● TEXT EXCERPT

% Generated by roxygen2: do not edit by hand
% Please edit documentation in R/fdr_od.R
\name{fdr_od}
\alias{fdr_od}
\title{Tail-area FDR and Confidence Interval}
\usage{
fdr_od(
  obsp,
  permp = NULL,
  pnm,
  ntests,
  thres,
  cl = 0.95,
  c1 = NA,
  meff = TRUE,
  seff = TRUE,
  mymat,
  nperms = 5
)
}
\arguments{
\item{obsp}{observed vector of p-values.}

\item{permp}{list of dataframes that include a column of permutation
p-values (or statistics) in each. The length of the list permp = number of
permutations. If \code{permp = NULL}, then the parametric estimator is calculated.}

\item{pnm}{name of column in each list component dataframe that includes
p-values (or statistics).}

\item{ntests}{total number of observed tests, which is usually the same as
the length of obsp and the number of rows in each permp dataframe. However,
this may not be the case if results were filtered by a p-value threshold or
statistic threshold. If filtering was conducted then thres must be smaller
(more extreme) than the filtering criterion.}

\item{thres}{significance threshold.}

\item{cl}{confidence level (default is .95).}

\item{c1}{overdispersion parameter. If this parameter is not specified
(default initial value is NA), then the parameter is estimated from the
data. If all tests are known to be independent, then this parameter should
be set to 1.}

\item{meff}{(For parametric estimation, if \code{permp = NULL}.) Logical. \code{TRUE} implies the calculation of the effective number of tests based on the JM estimator (Default is \code{TRUE})}

\item{seff}{(For parametric estimation, if \code{permp = NULL}.) Logical. \code{TRUE} implies the calculation of the effective number of rejected hypotheses based on the JM estimator (Default is \code{TRUE})}

\item{mymat}{(For parametric estimation, if \code{permp = NULL}.) Matrix. Design matrix used to calculate the p-values provided in \code{obsp}.}

\item{nperms}{(For parametric estimation, if \code{permp = NULL}.) Integer. Number of permutations needed to estimate the effective number of (rejected) tests. (Must be non-zero, default is 5)}
}
\value{
For the permutation-based estimator: 
A list which includes: \item{FDR }{FDR point estimate} \item{ll
}{lower confidence limit} \item{ul }{upper confidence limit} \item{pi0
}{proportion of true null hypotheses} \item{c1 }{overdispersion parameter}
\item{S }{observed number of positive tests} \item{Sp }{total number of
positive tests summed across all permuted result sets}

For the parametric-based estimator:
A list which includes: \item{FDR }{FDR point estimate} \item{ll
}{lower confidence limit} \item{ul }{upper confidence limit} \item{M}{total number of tests}
\item{M.eff}{effective number of tests. \code{NA} if \code{meff = FALSE}}
\item{S }{observed number of positive tests}\item{S.eff }{effective number of positive tests. \code{NA} if \code{seff = FALSE}}
}
\description{
This function can be used to estimate FDR, corresponding confidence
interval, and pi0, the proportion of true null hypotheses, given a selected
significance threshold, and results from permuted data.

● INPUT DATA
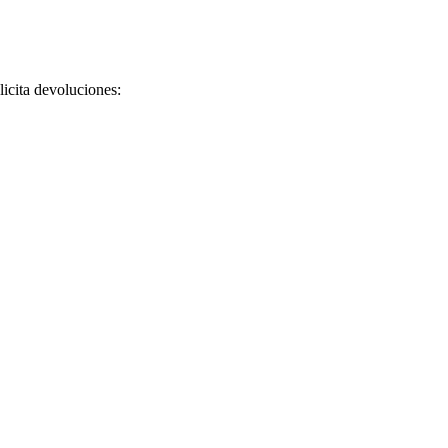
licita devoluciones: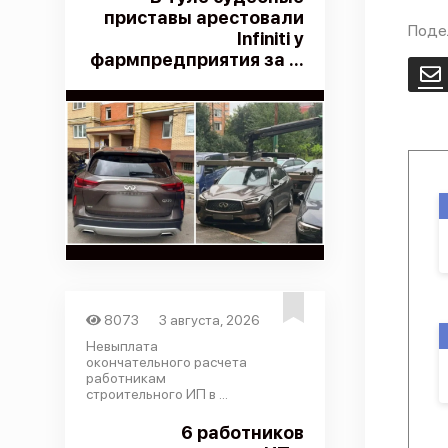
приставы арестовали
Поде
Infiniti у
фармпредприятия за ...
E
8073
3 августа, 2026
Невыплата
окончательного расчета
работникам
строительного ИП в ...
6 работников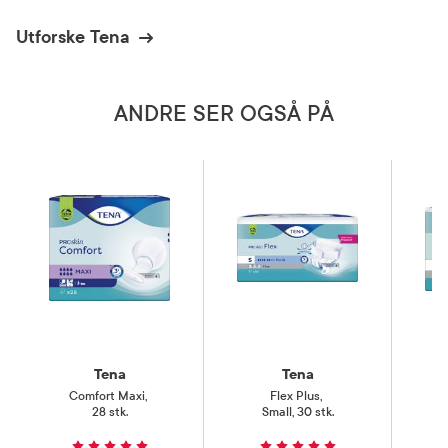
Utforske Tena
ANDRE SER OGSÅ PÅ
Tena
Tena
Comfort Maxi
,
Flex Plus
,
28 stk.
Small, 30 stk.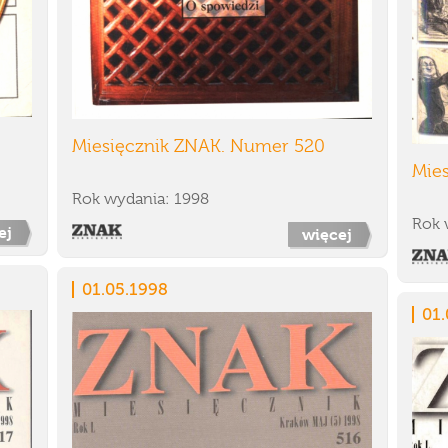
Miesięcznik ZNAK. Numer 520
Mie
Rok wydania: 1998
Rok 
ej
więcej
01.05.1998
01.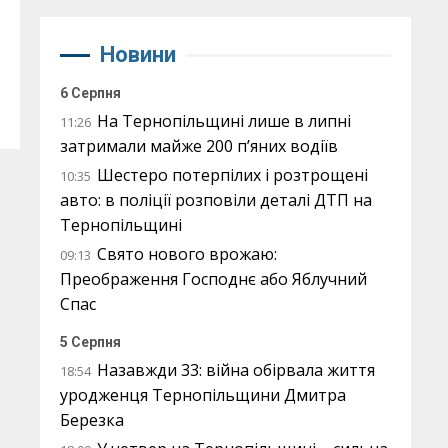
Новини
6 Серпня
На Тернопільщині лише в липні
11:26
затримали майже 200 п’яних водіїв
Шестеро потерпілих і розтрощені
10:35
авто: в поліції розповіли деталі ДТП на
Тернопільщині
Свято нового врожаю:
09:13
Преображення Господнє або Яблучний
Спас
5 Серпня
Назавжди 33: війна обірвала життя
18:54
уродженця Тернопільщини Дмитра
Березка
==
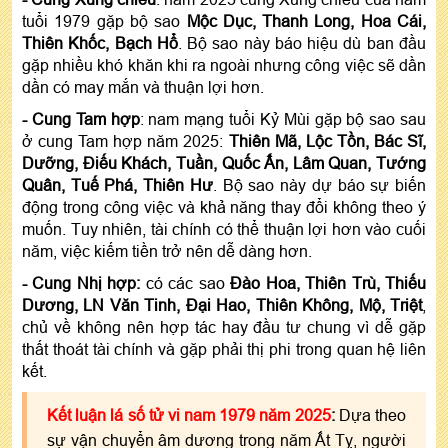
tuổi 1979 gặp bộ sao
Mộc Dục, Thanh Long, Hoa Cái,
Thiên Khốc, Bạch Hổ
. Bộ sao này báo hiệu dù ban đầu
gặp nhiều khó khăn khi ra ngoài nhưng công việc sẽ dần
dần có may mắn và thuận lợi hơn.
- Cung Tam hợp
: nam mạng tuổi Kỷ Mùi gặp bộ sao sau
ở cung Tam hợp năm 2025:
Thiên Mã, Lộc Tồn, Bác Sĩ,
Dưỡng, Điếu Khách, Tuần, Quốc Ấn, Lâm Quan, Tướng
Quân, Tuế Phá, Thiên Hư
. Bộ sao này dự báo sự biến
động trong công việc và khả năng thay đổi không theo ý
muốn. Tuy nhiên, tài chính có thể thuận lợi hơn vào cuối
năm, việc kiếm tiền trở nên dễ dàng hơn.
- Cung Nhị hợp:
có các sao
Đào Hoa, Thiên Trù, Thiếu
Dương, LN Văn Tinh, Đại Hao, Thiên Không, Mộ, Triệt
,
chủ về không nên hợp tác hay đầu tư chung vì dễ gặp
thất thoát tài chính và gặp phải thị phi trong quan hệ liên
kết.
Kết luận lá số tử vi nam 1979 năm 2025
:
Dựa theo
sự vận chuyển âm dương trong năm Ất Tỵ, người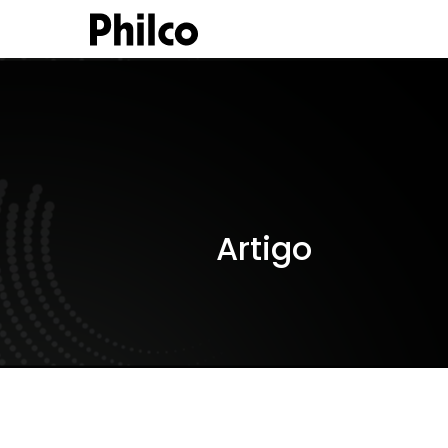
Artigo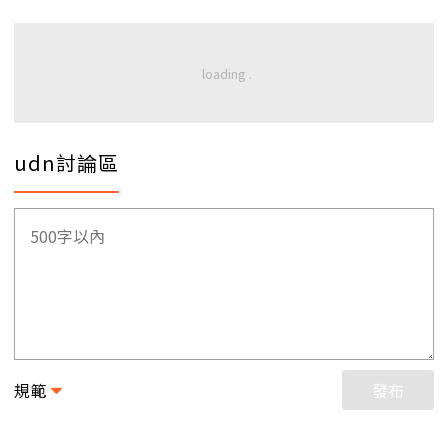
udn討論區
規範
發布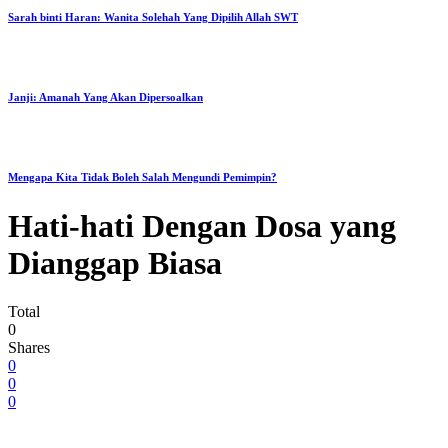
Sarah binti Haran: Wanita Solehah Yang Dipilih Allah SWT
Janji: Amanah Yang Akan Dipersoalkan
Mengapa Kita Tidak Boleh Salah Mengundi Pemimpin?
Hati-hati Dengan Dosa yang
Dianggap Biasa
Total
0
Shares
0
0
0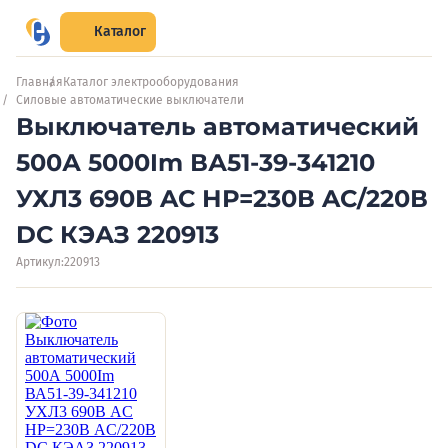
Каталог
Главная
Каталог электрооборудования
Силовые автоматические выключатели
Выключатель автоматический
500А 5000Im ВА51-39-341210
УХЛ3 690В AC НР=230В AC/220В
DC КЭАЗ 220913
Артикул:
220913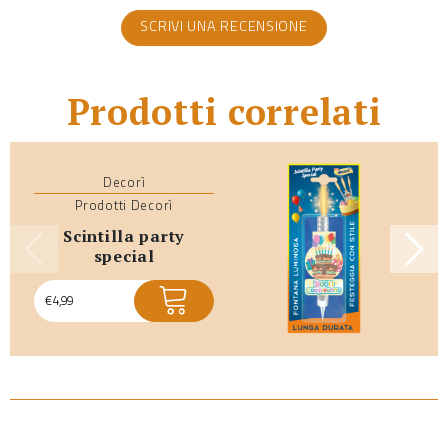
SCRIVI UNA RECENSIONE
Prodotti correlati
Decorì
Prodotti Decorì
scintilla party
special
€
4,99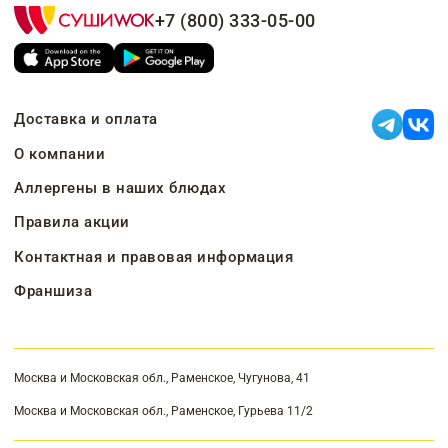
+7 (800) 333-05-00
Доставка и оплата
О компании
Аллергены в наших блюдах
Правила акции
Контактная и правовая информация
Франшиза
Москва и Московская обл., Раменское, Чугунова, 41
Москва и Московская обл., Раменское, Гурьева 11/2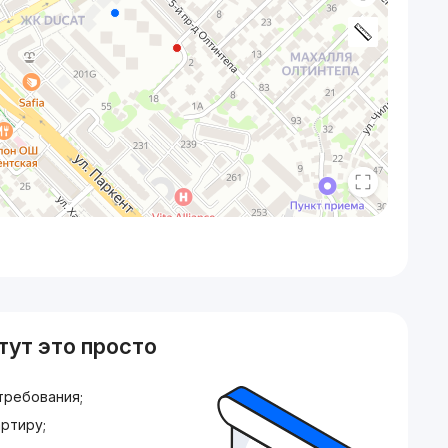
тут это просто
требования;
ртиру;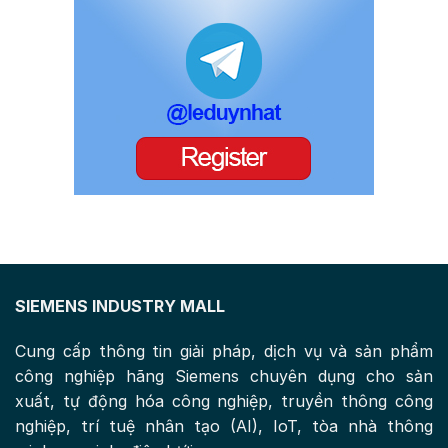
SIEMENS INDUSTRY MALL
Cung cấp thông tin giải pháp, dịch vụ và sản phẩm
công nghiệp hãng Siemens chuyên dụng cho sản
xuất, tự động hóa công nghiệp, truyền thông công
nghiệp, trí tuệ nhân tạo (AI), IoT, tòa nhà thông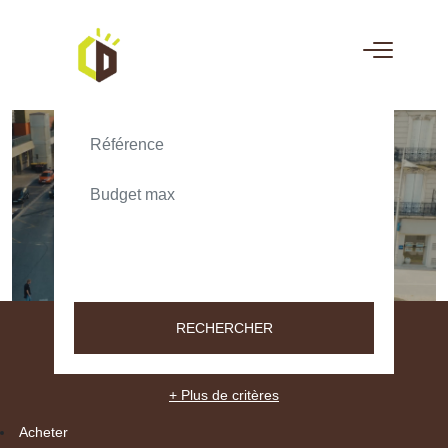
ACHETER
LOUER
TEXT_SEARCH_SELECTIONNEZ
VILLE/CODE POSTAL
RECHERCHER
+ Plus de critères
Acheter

● WHAT IS NEEDED
Answer the following from the fdr_od documentation.
(a) What is the default confidence level for cl?
(b) What value should c1 be set to if all tests are known to be independent?
(c) In the list returned by the permutation-based estimator, what does Sp hold?

● YOUR SOLUTION
(a) .95
(b) 1
(c) The total number of positive tests summed across all permuted result sets.